BOM introduction identifies Lamenite relationship with indigenous Americans.

Date
2013
Type
Website
Source
The Church of Jesus Christ of Latter-day Saints
LDS
Hearsay
Direct
Reference

Introduction, Book of Mormon (2013 edition), accessed July 2021

Scribe/Publisher
The Church of Jesus Christ of Latter-day Saints
People
Lamanites, The Church of Jesus Christ of Latter-day Saints
Audience
Reading Public
Transcription

The Book of Mormon is a volume of holy scripture comparable to the Bible. It is a record of God’s dealings with ancient inhabitants of the Americas and contains the fulness of the everlasting gospel.

The book was written by many ancient prophets by the spirit of prophecy and revelation. Their words, written on gold plates, were quoted and abridged by a prophet-historian named Mormon. The record gives an account of two great civilizations. One came from Jerusalem in 600 B.C. and afterward separated into two nations, known as the Nephites and the Lamanites. The other came much earlier when the Lord confounded the tongues at the Tower of Babel. This group is known as the Jaredites. After thousands of years, all were destroyed except the Lamanites, and they are among the ancestors of the American Indians.

The crowning event recorded in the Book of Mormon is the personal ministry of the Lord Jesus Christ among the Nephites soon after His resurrection. It puts forth the doctrines of the gospel, outlines the plan of salvation, and tells men what they must do to gain peace in this life and eternal salvation in the life to come.
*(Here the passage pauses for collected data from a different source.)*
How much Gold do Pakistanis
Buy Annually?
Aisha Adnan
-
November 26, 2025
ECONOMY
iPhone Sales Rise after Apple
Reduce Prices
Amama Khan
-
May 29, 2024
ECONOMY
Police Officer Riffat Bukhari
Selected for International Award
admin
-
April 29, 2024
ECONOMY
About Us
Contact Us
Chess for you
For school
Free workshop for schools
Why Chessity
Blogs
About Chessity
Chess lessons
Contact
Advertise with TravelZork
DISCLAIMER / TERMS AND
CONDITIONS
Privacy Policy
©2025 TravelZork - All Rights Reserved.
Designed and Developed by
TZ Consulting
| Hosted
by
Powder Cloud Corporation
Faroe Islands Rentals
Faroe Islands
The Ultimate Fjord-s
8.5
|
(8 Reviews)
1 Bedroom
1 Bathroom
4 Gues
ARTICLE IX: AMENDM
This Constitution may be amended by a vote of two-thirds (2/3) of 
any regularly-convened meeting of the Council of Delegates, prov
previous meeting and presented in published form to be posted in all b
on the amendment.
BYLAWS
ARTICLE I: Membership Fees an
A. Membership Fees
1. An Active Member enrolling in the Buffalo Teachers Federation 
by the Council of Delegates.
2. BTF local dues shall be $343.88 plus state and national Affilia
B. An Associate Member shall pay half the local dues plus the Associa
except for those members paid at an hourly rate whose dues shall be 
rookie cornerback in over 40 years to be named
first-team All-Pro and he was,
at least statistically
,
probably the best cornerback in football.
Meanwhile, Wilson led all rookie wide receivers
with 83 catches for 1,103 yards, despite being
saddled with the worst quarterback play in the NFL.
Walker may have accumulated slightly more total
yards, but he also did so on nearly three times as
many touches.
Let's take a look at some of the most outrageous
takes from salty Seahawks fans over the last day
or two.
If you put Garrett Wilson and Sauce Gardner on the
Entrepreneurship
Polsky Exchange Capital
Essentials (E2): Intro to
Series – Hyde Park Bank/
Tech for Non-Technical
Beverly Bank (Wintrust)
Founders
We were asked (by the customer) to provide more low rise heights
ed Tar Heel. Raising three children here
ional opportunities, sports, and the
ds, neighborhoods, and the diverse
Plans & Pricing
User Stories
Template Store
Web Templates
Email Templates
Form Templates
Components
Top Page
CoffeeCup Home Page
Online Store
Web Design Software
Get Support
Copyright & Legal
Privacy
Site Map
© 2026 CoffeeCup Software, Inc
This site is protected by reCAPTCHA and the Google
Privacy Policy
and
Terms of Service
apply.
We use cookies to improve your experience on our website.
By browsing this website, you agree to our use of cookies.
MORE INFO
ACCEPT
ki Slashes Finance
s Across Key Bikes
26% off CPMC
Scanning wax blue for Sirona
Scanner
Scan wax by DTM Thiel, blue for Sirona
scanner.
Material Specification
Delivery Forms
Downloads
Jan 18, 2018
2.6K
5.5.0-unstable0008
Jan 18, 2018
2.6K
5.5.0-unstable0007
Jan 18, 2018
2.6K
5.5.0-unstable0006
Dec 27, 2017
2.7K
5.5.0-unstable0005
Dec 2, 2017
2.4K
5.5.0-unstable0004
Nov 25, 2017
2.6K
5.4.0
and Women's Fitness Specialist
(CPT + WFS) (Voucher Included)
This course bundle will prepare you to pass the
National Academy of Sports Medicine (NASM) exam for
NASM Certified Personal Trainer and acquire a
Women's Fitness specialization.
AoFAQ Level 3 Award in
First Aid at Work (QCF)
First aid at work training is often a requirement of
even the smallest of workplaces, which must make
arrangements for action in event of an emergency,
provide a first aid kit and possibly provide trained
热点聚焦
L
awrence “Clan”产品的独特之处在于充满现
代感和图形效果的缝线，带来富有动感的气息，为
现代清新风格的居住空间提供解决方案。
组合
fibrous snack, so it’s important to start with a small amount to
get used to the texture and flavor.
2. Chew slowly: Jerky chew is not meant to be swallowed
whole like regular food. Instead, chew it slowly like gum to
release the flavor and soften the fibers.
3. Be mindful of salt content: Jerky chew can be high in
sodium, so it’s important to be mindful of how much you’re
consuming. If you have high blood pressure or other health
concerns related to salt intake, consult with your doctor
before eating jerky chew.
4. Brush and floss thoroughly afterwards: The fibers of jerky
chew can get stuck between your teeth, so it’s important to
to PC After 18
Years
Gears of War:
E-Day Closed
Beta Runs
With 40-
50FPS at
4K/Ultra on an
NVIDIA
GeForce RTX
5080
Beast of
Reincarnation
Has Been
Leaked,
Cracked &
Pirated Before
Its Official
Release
After Mormon completed his writings, he delivered the account to his son Moroni, who added a few words of his own and hid up the plates in the Hill Cumorah. On September 21, 1823, the same Moroni, then a glorified, resurrected being, appeared to the Prophet Joseph Smith and instructed him relative to the ancient record and its destined translation into the English language.